-- OBJETIVO 1 --
Liste, na ordem em que aparecem no texto sobre o Teatro Municipal, todas as medidas tomadas ou previstas depois da queda de luz.
-- OBJETIVO 2 --
Retome o texto sobre o Teatro Municipal e continue-o a partir da última frase.

Algumas semanas depois, a maldição atingiu outra montagem, “Don Giovanni”, de Mozart. Dessa vez, o susto veio de uma súbita queda de luz, entre a terceira e a quarta récita. Na mesma tarde, o teatro apresentou uma denúncia no 2° Distrito Policial do Bom Retiro, no centro de São Paulo. No dia seguinte, a polícia científica visitou as coxias do teatro. Um laudo técnico deve ficar pronto em até três meses. “Todos os testes feitos nas mesas de luz nos dias que se passaram mostram que o equipamento conserva um funcionamento impecável”, afirma uma fonte ligada à instituição municipal. O principal temor da casa, porém, é que o parecer da polícia confirme se tratar de sabotagem. E sabotagem realizada por entes do mundo dos vivos, mais precisamente da equipe do próprio Teatro Municipal, que era exatamente a mesma nas duas apresentações, ambas realizadas no horário vespertino do domingo.

-- LINHAS FORNECIDAS --
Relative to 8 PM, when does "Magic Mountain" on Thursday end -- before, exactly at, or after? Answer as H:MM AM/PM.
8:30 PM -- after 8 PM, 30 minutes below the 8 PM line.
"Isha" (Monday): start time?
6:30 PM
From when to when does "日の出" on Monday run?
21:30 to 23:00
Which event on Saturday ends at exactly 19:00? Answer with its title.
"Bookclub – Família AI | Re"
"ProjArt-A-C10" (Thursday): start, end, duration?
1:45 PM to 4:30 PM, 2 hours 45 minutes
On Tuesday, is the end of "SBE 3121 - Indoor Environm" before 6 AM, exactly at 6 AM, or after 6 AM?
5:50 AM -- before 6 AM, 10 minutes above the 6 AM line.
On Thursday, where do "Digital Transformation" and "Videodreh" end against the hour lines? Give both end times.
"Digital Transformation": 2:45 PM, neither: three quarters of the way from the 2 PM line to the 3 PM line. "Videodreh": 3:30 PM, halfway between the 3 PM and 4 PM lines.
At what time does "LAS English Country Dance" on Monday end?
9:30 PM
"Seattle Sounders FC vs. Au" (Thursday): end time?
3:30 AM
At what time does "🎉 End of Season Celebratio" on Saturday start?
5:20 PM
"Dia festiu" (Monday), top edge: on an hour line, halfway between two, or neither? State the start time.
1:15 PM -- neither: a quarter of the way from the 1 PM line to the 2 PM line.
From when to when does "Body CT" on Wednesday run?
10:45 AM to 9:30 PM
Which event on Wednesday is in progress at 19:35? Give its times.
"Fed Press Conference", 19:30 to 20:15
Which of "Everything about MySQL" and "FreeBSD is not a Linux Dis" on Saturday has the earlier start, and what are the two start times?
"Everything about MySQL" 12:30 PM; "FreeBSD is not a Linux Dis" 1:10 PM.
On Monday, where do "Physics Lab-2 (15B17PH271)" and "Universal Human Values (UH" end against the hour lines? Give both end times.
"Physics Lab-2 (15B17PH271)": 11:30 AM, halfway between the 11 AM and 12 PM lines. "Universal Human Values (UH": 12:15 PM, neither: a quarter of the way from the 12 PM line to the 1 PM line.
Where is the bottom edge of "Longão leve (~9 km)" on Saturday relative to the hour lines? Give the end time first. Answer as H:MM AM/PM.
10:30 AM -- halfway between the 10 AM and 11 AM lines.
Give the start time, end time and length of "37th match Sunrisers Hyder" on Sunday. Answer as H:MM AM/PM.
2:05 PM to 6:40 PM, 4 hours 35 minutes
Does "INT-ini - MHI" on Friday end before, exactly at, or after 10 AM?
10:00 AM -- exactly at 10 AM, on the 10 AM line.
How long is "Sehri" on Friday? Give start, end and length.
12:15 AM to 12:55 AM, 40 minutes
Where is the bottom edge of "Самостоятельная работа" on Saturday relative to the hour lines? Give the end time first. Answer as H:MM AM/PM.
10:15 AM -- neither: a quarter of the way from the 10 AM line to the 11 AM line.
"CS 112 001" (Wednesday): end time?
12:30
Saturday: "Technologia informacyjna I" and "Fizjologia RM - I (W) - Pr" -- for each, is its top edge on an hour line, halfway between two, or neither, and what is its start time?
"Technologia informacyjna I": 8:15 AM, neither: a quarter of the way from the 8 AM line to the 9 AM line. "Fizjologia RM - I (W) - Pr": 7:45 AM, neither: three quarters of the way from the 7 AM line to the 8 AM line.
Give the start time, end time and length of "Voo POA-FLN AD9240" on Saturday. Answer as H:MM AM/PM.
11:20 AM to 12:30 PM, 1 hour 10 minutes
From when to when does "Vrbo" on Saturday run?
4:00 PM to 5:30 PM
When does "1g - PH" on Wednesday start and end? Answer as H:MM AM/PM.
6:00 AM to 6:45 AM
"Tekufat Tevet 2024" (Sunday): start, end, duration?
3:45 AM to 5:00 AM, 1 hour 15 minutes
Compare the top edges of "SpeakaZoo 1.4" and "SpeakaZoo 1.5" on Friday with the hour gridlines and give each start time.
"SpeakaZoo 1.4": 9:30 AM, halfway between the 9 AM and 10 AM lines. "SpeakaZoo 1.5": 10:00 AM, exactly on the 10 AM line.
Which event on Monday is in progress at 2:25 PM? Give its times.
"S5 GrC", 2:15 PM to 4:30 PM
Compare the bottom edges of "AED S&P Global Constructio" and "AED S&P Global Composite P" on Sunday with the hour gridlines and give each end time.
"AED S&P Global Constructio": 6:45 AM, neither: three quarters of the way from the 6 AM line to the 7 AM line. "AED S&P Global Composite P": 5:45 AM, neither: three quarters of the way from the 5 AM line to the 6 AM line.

-- RESPOSTA ESPERADA 1 --
- Na mesma tarde, o teatro apresentou uma denúncia no 2° Distrito Policial do Bom Retiro.
- No dia seguinte, a polícia científica visitou as coxias do teatro.
- Um laudo técnico deve ficar pronto em até três meses.
- Nos dias que se passaram, foram feitos testes nas mesas de luz.

-- RESPOSTA ESPERADA 2 --
Explica-se: a volta de John Neschling no início deste ano para a direção do teatro tem incomodado funcionários fixos e temporários da casa. As críticas abertas acusam o maestro de privilegiar contratações estrangeiras às nacionais. “Minha história profissional é de defesa do artista brasileiro. Você já deu uma olhada na programação de 2014? Há apenas um nome nacional escalado”, disse por telefone à ISTOÉ André Heller-Lopes, que teve um trabalho cancelado pelo diretor artístico. “O ‘Ouro do Reno’, minha montagem de Wagner, foi cancelada exatamente na sequência de um post no Facebook sobre artistas ‘genéricos’ ocupando o lugar de cantores brasileiros com muito mais talento e expressão. Mas nem era do Municipal que eu estava falando”, disse ele. Segundo dados da administração do teatro, 61% das contratações deste ano foram de artistas nacionais, contra 39% estrangeiros. No ano passado, a proporção era de 83% para 17%.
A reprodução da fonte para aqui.